-- Source material follows --

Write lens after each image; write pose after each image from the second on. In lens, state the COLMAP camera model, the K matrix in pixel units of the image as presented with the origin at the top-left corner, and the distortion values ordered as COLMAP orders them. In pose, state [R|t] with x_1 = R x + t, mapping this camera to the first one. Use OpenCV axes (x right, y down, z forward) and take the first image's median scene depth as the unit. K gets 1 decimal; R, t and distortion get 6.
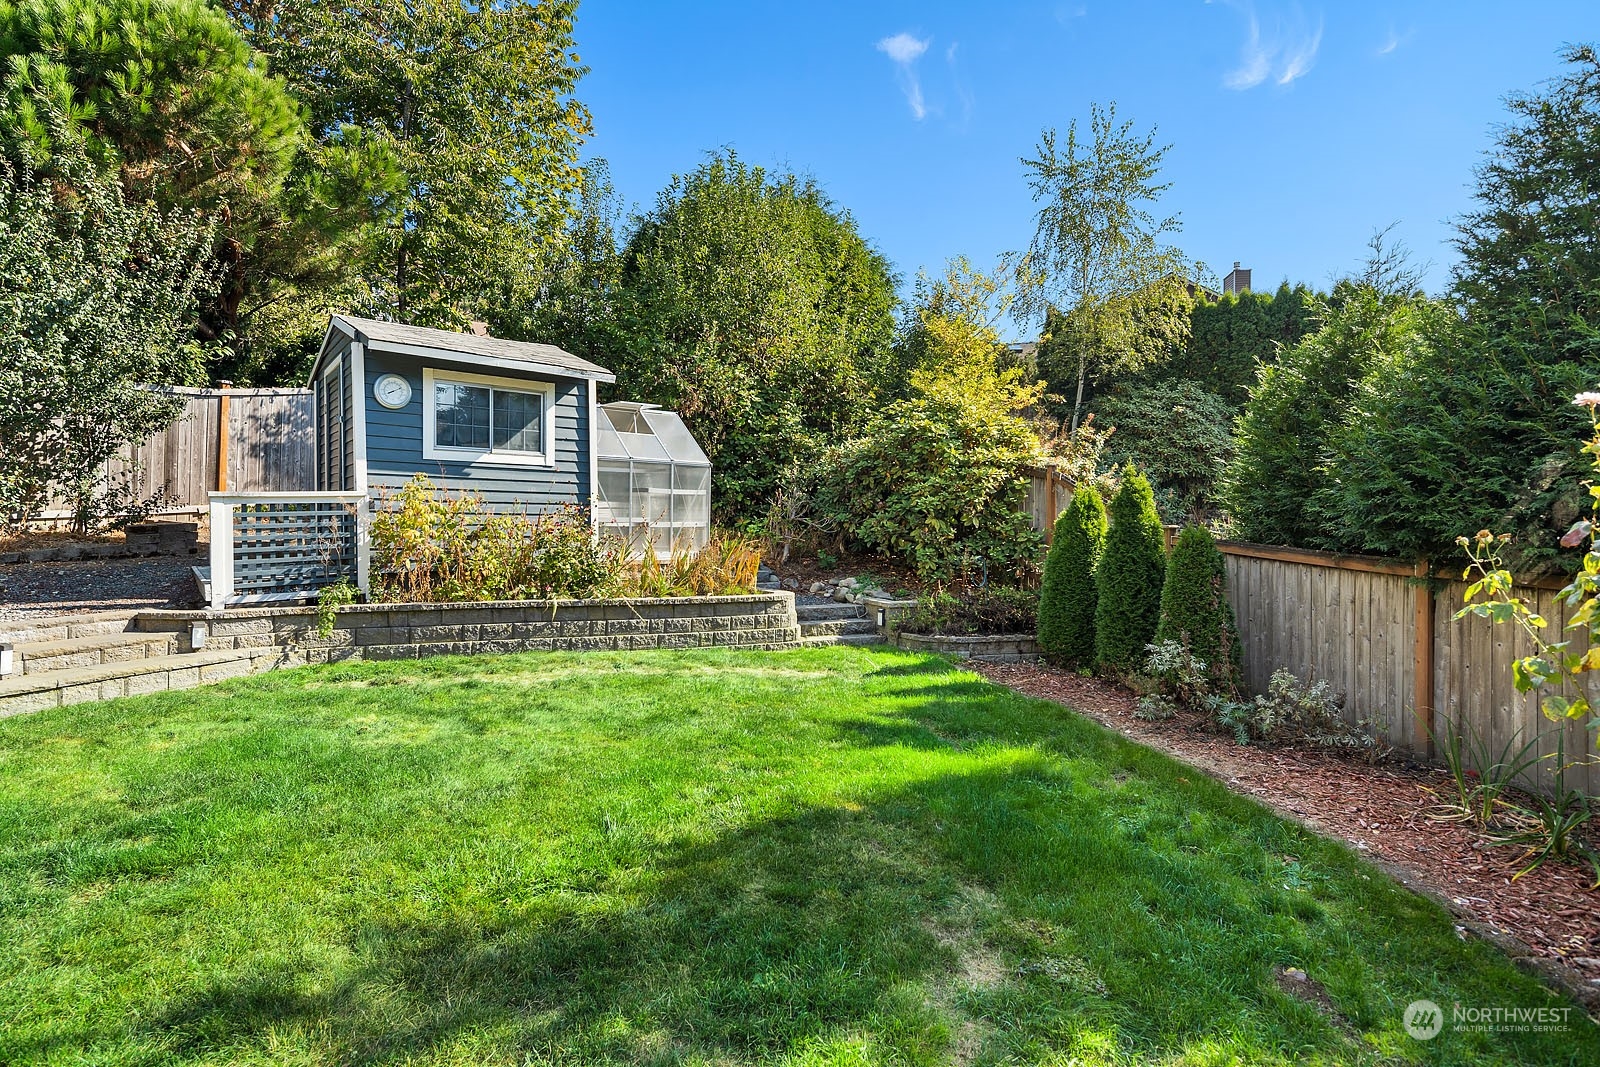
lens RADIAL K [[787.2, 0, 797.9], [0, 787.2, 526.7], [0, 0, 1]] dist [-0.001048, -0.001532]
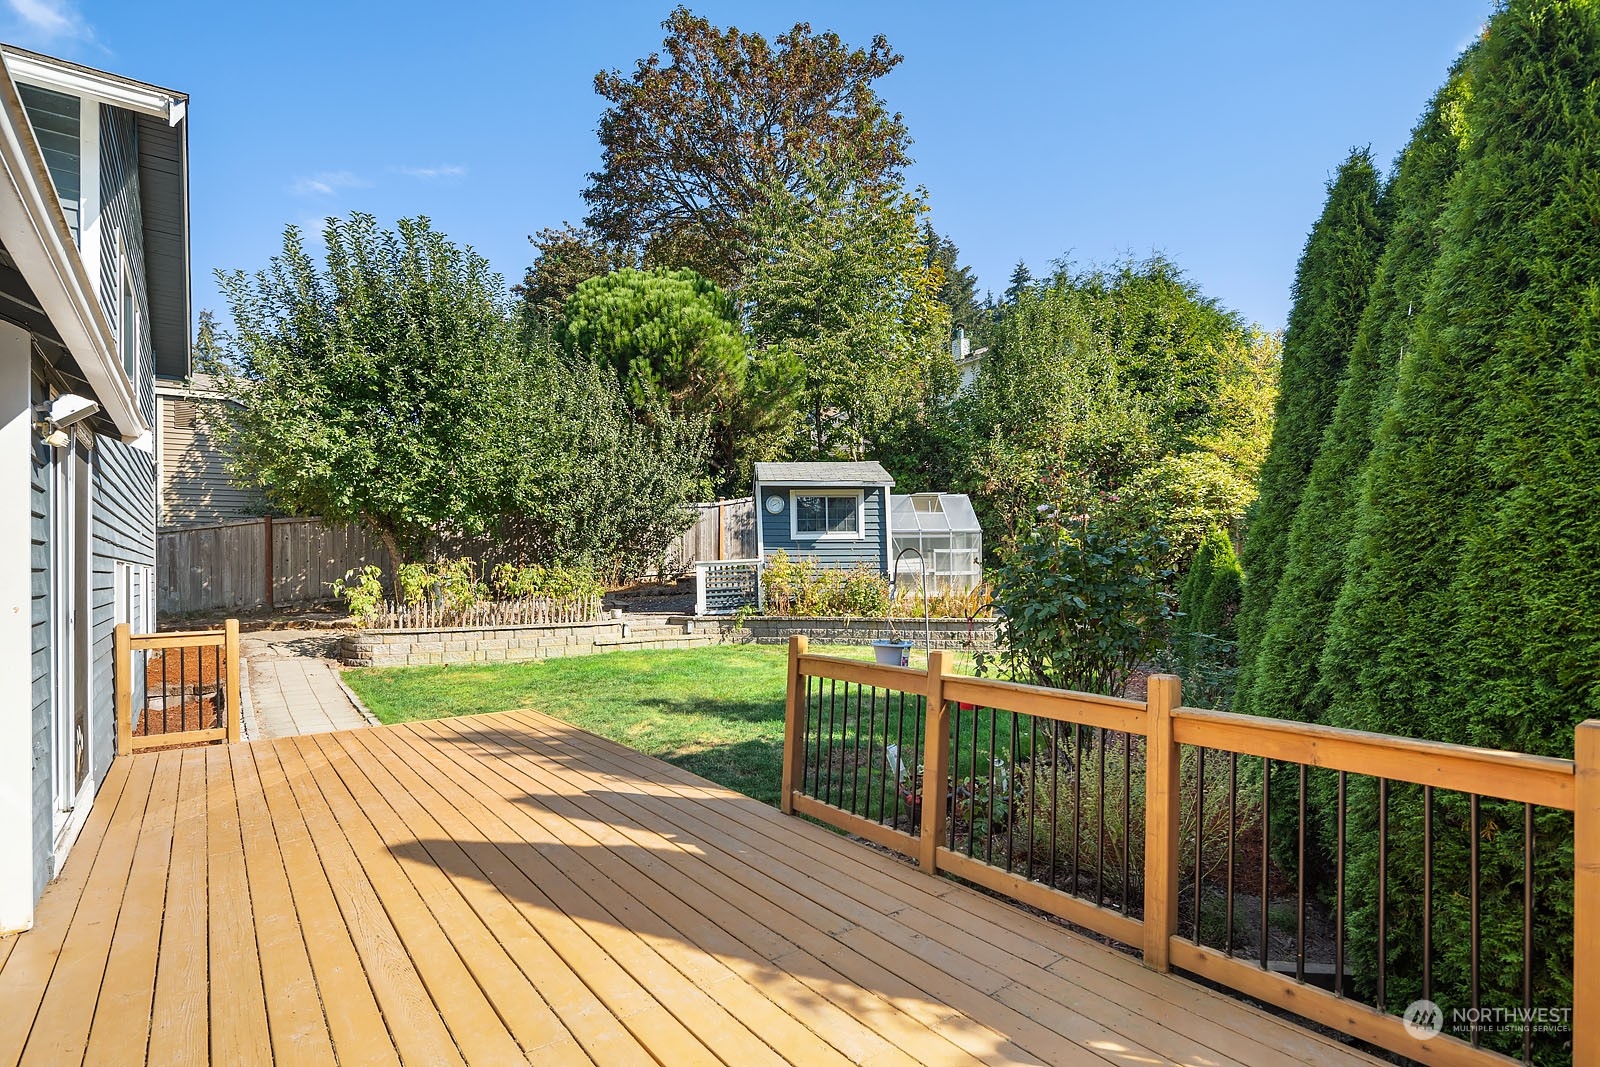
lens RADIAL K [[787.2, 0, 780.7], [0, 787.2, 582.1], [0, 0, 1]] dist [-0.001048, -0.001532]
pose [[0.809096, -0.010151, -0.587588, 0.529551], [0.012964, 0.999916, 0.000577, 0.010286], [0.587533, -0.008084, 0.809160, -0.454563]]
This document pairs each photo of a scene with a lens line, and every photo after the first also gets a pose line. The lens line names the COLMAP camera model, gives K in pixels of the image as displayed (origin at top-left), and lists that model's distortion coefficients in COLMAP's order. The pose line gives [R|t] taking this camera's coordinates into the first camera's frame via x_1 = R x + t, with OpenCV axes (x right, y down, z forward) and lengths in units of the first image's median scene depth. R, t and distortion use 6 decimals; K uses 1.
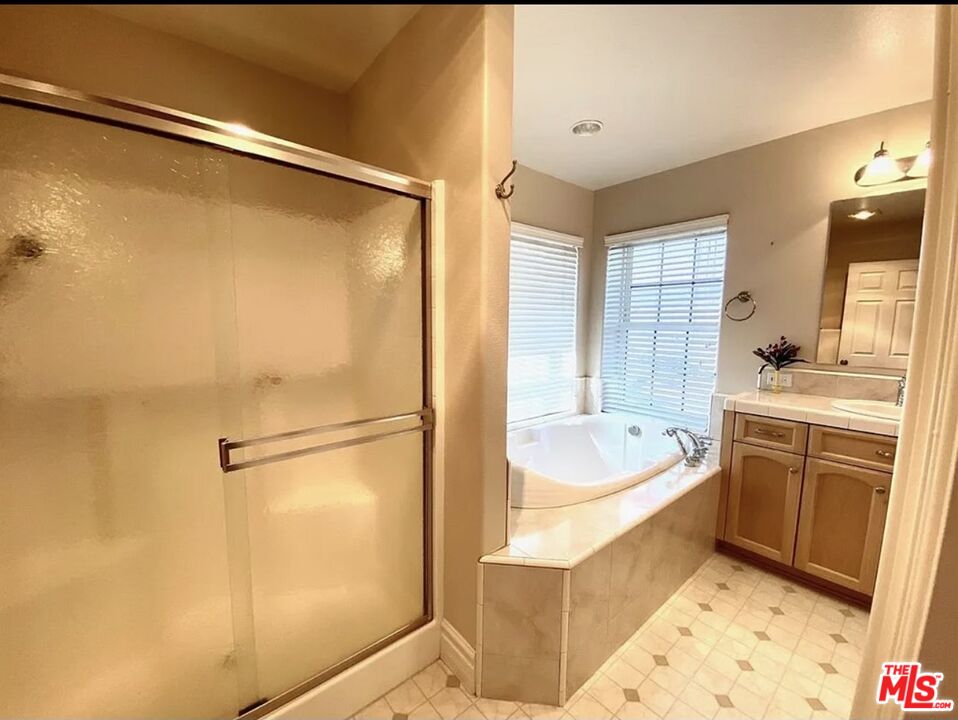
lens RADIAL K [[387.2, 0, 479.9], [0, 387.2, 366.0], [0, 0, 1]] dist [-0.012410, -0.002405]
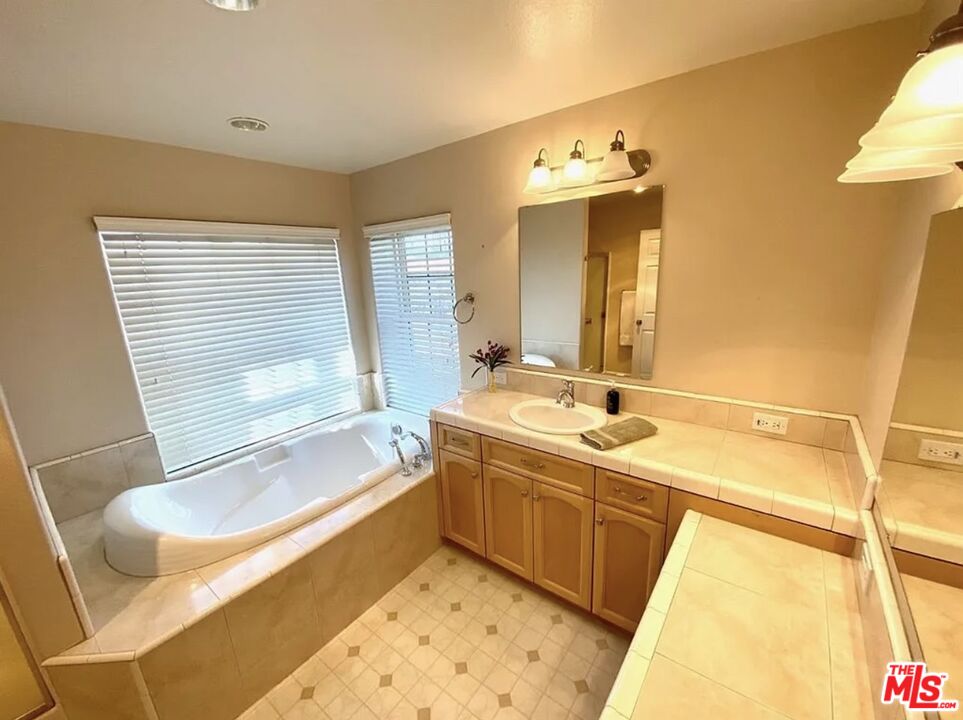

-- Source material concluded --

Exercise description
Set down the records again verbatim, with no pictures.

Answer box
Write lens after each image; write pose after each image from the second on. In lens, state the COLMAP camera model, the K matrix in pixel units of the image as presented with the origin at the top-left corner, and the distortion values ordered as COLMAP orders them. In pose, state [R|t] with x_1 = R x + t, mapping this camera to the first one. Use OpenCV axes (x right, y down, z forward) and take the first image's median scene depth as the unit. K gets 1 decimal; R, t and distortion get 6.
lens RADIAL K [[787.2, 0, 797.9], [0, 787.2, 526.7], [0, 0, 1]] dist [-0.001048, -0.001532]
lens RADIAL K [[787.2, 0, 780.7], [0, 787.2, 582.1], [0, 0, 1]] dist [-0.001048, -0.001532]
pose [[0.809096, -0.010151, -0.587588, 0.529551], [0.012964, 0.999916, 0.000577, 0.010286], [0.587533, -0.008084, 0.809160, -0.454563]]
This document pairs each photo of a scene with a lens line, and every photo after the first also gets a pose line. The lens line names the COLMAP camera model, gives K in pixels of the image as displayed (origin at top-left), and lists that model's distortion coefficients in COLMAP's order. The pose line gives [R|t] taking this camera's coordinates into the first camera's frame via x_1 = R x + t, with OpenCV axes (x right, y down, z forward) and lengths in units of the first image's median scene depth. R, t and distortion use 6 decimals; K uses 1.
lens RADIAL K [[387.2, 0, 479.9], [0, 387.2, 366.0], [0, 0, 1]] dist [-0.012410, -0.002405]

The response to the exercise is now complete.